State legislators have begun taking matters into their own hands and the states of Rhode Island, Connecticut, California, New York, Massachusetts and Minnesota have passed laws or promulgated policies protecting physicians who treat persons with chronic Lyme disease. Are these legislators stupid? Are they dupes of Lyme activists? Or can they see what is so obvious to the patients and to any good clinician, that Lyme disease can be a chronic infection that often requires a long-term treatment approach? Furthermore, as the disease spreads and more and more individuals are affected, legislator’s staffers, their wives, their children and they themselves are experiencing the effects of chronic Lyme disease.

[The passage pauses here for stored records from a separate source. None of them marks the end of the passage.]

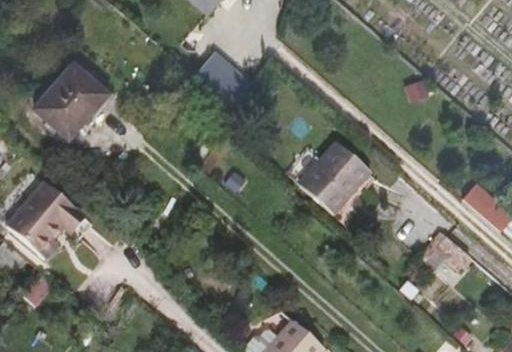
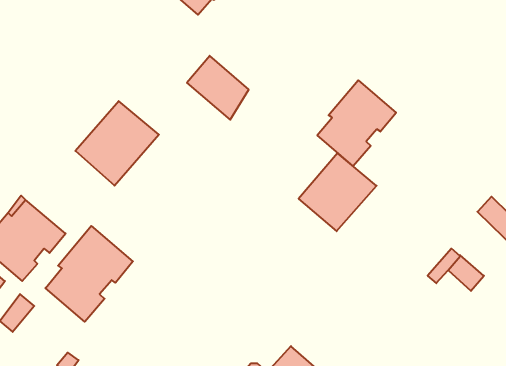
building: [33,62,110,140] -> [75,101,159,186]
building: none -> [317,80,396,166]
building: none -> [45,226,133,322]

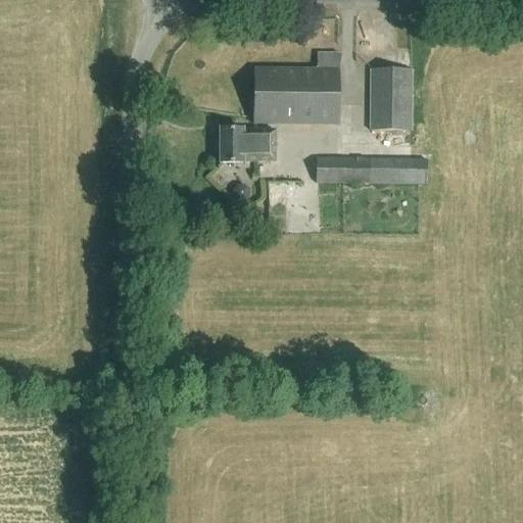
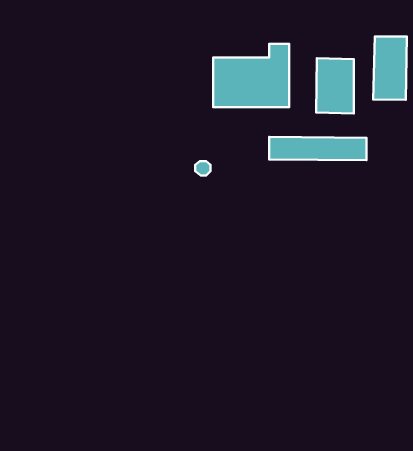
building: none -> [373,36,407,100]
building: [221,127,276,161] -> none

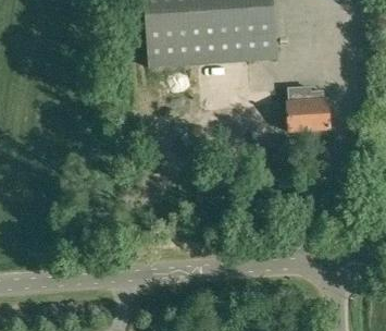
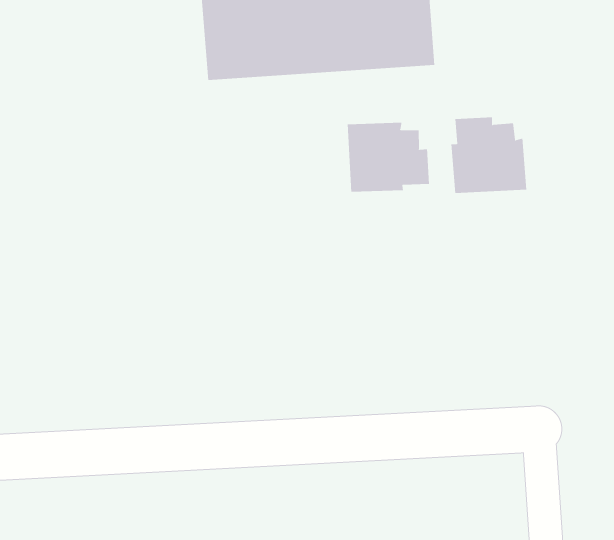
building: none -> [347,122,429,192]

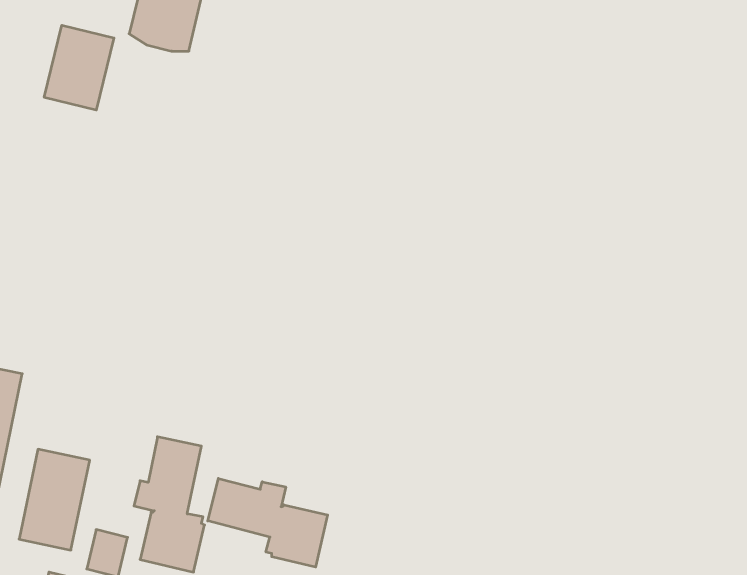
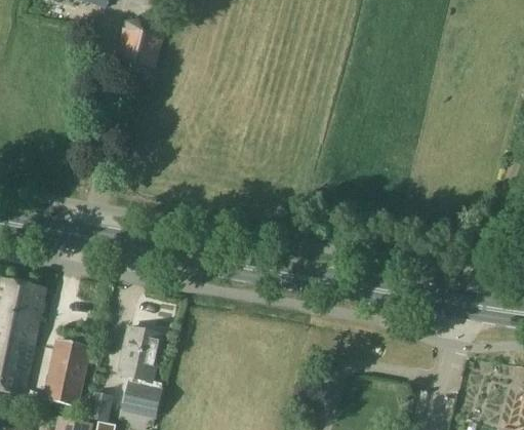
building: [44,25,114,110] -> none
building: [208,478,328,567] -> none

In the fullness of time, the mainstream handling of chronic Lyme disease will be viewed as one of the most shameful episodes in the history of medicine because elements of academic medicine, elements of government and virtually the entire insurance industry have colluded to deny a disease.

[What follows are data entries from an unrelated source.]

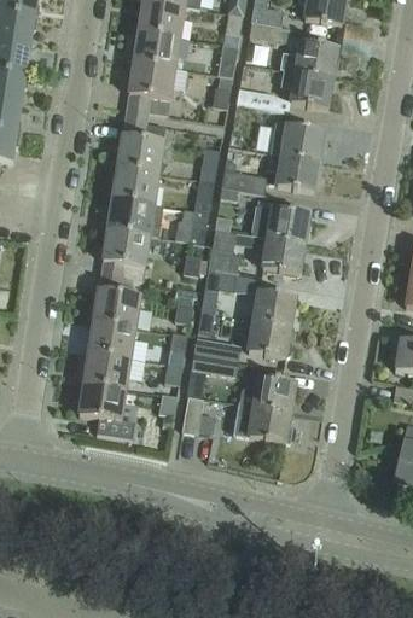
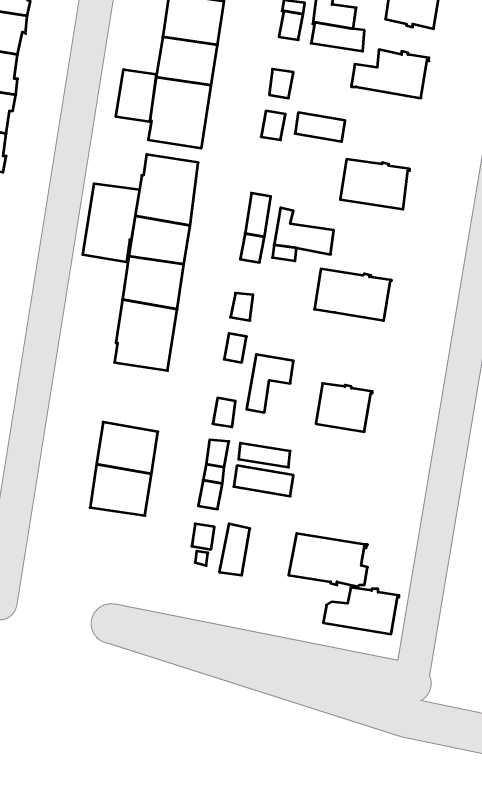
building: none -> [116,69,156,122]
building: [279,69,333,107] -> none
building: none -> [83,184,139,262]
building: [267,153,319,191] -> none
building: [208,231,238,274] -> none
building: [262,238,304,274] -> none
building: [93,275,141,327] -> none
building: [248,321,291,357] -> none
building: [238,377,295,412] -> [323,587,399,634]
building: [78,384,134,439] -> none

This has resulted in needless suffering of many individuals who deteriorate and sometimes die for lack of timely application of treatment or denial of treatment beyond some arbitrary duration.
I am forwarding by mail copies of two of my abstracts and several published articles concerning such individuals for each panel member as I do not have these in PDF format (Liegner KB, Rosenkilde CE, Campbell GL, Quan TJ, Dennis DT. Culture-confirmed treatment failure of cefotaxime and minocycline in a case of Lyme meningoencephalomyelitis in the United States [abstract]. Programs and abstracts of the Fifth International Conference on Lyme Borreliosis, Arlington, VA, May 30-June 2, 1992. Bethesda,MD: Federation of American Societies for Experimental Biology; 1992:A11. & Liegner KB, Duray P, Agricola M, Rosenkilde C, Yannuzzi L, Ziska M, Tilton R, Hulinska D, Hubbard J, Fallon B. Lyme Disease and the Clinical Spectrum of Antibiotic-Responsive Chronic Meningoencephalomyelitides. J Spirochetal and Tick-borne Dis 1997;4:61-73 & Liegner KB. Lyme Disease: The Sensible Pursuit of Answers. (Guest Commentary). J Clin Microbiol 1993;31:1961-1963 & Liegner KB & Jones CR. Fatal progressive encephalitis following an untreated deer tick attachment in a 7 year-old Fairfield County, Connecticut child. [Abstract] VIII International Conference on Lyme Disease and other Emerging Tick-borne Diseases, Munich, Germany, June 1999 & Liegner KB, Shapiro JR, Ramsay D, Halperin AJ, Hogrefe W, Kong L. Recurrent Erythema Migrans Despite Extended Antibiotic Treatment with Minocycline in a Patient with Persisting B. burgdorferi Infection. J Amer Acad Derm 1993;28:312-4.).
I urge the panel members to be scrupulous in considering all of the available evidence concerning the issue of chronic Lyme disease, to issue a report which will not be regarded as a whitewash for the IDSA 2006 Lyme Disease Guidelines, that it may acquit itself well in the eyes of history.
Very truly yours,
Kenneth B. Liegner, M.D.
Member, Treatment Panel, N.I.H. State-of-the-Art Conference on Lyme Disease, March 1991, Bethesda, MD.
Co-Chair, Treatment Poster Discussion Section, Fifth International Conference on Lyme Borreliosis, May/June 1992, Arlington, VA.
Participant, N.I.A.I.D. Consultations on Chronic Lyme Disease, February & October, 1994, Rockville, MD.
Member, Program Committee, 7th International Conference on Lyme Borreliosis, San Francisco, CA., Spring 1996.
Presenter to Infectious Diseases Society of America Lyme Disease Review Panel, July 30, 2009, Washington, D.C.